I'm kind of venting in this thread a bit so please forgive me. Maybe somebody else here has experienced this before and can offer some fresh perspective.

I might still feel overly sensitive about this because she is only 2 months old and I'm still a little bit hormonal etc.

We went on my daughters Omiyamairi and my mother-in-law, father-in-law, husband, sister-in-law, baby, and I were there. My SIL was holding the baby a lot of the time while we were waiting in the lobby of the adjacent ceremony hall for the photographer and coordinator lady. The coordinator lady came and automatically assumed that my SIL was my child's mother. She was asking questions about my child directly to my SIL so I came over and tired to interject and answer these questions my self. The coordinator lady completely ignored me and kept maintaining eye contact with everyone else. Then when it was time to go she asked for the "mother" to follow her and when I approached she said "No! No! The mother please!" my family corrected her of course as did I but it some how made my blood boil and my face turned red and I automatically hated this woman. She did not even apologize. She gave a surprised look on her face and kept saying "Really! I'm so Surprised!" we laughed about it including me (but my laughter was an awkward jilted laugh). 
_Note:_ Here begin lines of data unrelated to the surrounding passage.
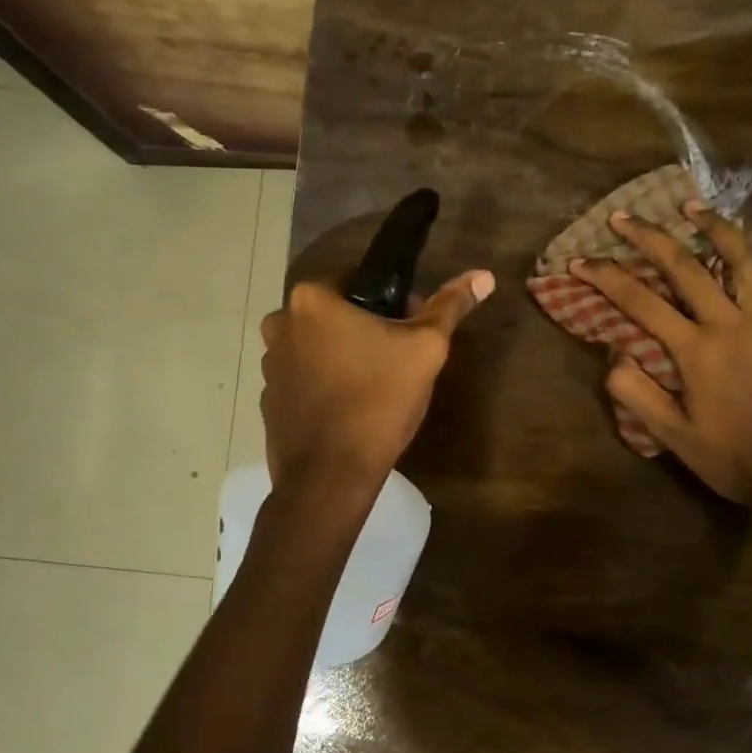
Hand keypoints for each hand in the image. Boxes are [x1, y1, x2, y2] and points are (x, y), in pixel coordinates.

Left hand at [259, 270, 493, 492]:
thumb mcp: (425, 349)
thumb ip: (450, 306)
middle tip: (397, 360)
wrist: (330, 477)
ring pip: (318, 346)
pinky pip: (303, 379)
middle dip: (366, 329)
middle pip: (335, 314)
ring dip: (342, 356)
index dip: (391, 302)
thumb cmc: (378, 401)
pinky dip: (324, 385)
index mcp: (310, 299)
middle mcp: (279, 323)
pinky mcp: (267, 399)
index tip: (409, 329)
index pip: (357, 281)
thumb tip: (484, 276)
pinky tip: (349, 409)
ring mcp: (268, 364)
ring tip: (375, 388)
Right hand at [570, 201, 751, 534]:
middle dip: (650, 237)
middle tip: (623, 217)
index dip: (606, 277)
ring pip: (741, 260)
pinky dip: (746, 262)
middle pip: (687, 267)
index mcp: (698, 352)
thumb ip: (637, 392)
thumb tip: (614, 352)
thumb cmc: (732, 459)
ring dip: (713, 228)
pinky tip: (736, 256)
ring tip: (691, 206)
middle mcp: (733, 326)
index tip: (580, 260)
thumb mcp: (672, 437)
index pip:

I think she was rude not to apologize for her mistake but mostly I'm just bothered that my feelings are hurt by something most people would find trivial. I'm not resentful that our daughter takes a lot after her father in the looks department but she does seem to have inherited my chin and my lips. 

Has this kind of thing happened to anybody else here? Does anybody think it's a hormonal thing (like I keep telling myself)?


----------